▶ _TINDAKAN YANG DIPERLUKAN_
Kutiplah secara persis bagian teks tentang invasi Amerika Serikat ke Irak di bawah ini, yang dimulai dari "Rumusan Masalah" dan diakhiri dengan "atau pembuat kebijakan.".

▶ _KUTIPAN TEKS_

· · · · · · ·

Inggris sebagai sekutu Amerika Serikat menjadi garda terdepan untuk mendukung kebijakan Amerika Serikat untuk menginvasi Irak. Lain halnya dengan Negara Prancis, Russia, Jerman dan sebagian Uni Eropa mengajukan untuk dikirimnya kembali tim inspeksi untuk menyelidiki lagi tudingan tersebut. Tim inpeksi telah diturunkan dari PBB dan dari Amerika Serikat, namun tetap saja hasilnya Irak tidak terbukti tengah mengembangkan atau sedang memiliki senjata pemusnah massal seperti yang dituduhkan oleh Amerika Serikat dan menjadikan hal tersebut sebagai alasan utama untuk menginvasi Irak.

Analisis kebijakan luar negeri Amerika Serikat terhadap keputusannya menginvasi Irak melalui pandangan idiosinkratik bahwa kebijakan tersebut dipengaruhi oleh political history and personal experience Presiden Bush. Kemudian terdapat ego and ambition Presiden Bush untuk menguasai minyak Irak.

Rumusan Masalah

Bagaimana analisis pendekatan idiosinkratik terhadap kebijakan invasi Amerika terhadap Irak?

 

Kerangka Teori

Kebijakan Amerika dalam menginvasi Irak dipengaruhi oleh faktor idosinkratik dari Presiden Bush. Menurut John Rourke yang dikutip dari buku Umar Suryadi Bakry dalam bukunya dasar-dasar hubungan internasional adalah Idiosinkratik merupakan sebuah pendekatan yang melihat karakter, psikologi, image dari seorang pemimpin yang dimana karakter dan psikologi seorang pemimpin dapat mempengaruhi hasil keputusan atau kebijakan seorang pemimpin atau pembuat kebijakan.

Teori idiosinkratik yang dikutip dari jurnal hubungan internasional universitas binus terbagi dalam beberapa tipe yaitu personality and political leadership style, ego and ambition, political history and personal experience dan perception and operational reality. Personality and political leadership style adalah kepribadian dan gaya kepemimpinan dari seorang individu, yang dimana kepribadian dan gaya kepemimpinan dapat mempengaruhi seorang pembuat kebijakan dalam merumuskan kebijakannya. Dalam gaya kepemimpinan terdapat model atau tipe pemimpin salah satunya adalah crusader yang dimana Tipe pemimpin crusader adalah lebih cenderung tidak memperdulikan informasi yang berlawanan arah dengan pemikirannya dan tipe kepemimpinan ini cenderung lebih memberikan respon pada sesuatu atau peristiwa yang menjadi kepentingannya sejak awal.

· · · · · · ·

[Entri data]

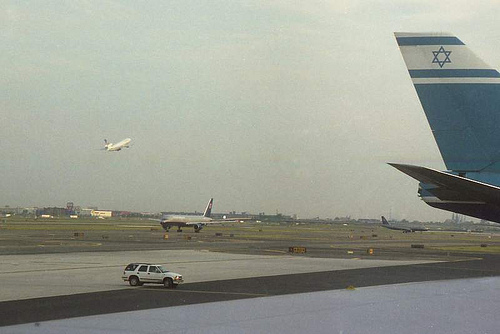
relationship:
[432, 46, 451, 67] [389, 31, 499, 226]
star on plane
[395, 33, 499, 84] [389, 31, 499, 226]
white on plane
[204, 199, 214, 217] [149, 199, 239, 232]
tail on plane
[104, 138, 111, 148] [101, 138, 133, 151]
tail on plane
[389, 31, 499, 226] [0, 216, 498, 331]
plane on ground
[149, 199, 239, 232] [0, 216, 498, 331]
plane on ground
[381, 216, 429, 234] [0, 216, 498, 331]
plane on ground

· · · · · · ·

▶ _JAWABAN TUGAS INI_
Rumusan Masalah

Bagaimana analisis pendekatan idiosinkratik terhadap kebijakan invasi Amerika terhadap Irak?

 

Kerangka Teori

Kebijakan Amerika dalam menginvasi Irak dipengaruhi oleh faktor idosinkratik dari Presiden Bush. Menurut John Rourke yang dikutip dari buku Umar Suryadi Bakry dalam bukunya dasar-dasar hubungan internasional adalah Idiosinkratik merupakan sebuah pendekatan yang melihat karakter, psikologi, image dari seorang pemimpin yang dimana karakter dan psikologi seorang pemimpin dapat mempengaruhi hasil keputusan atau kebijakan seorang pemimpin atau pembuat kebijakan.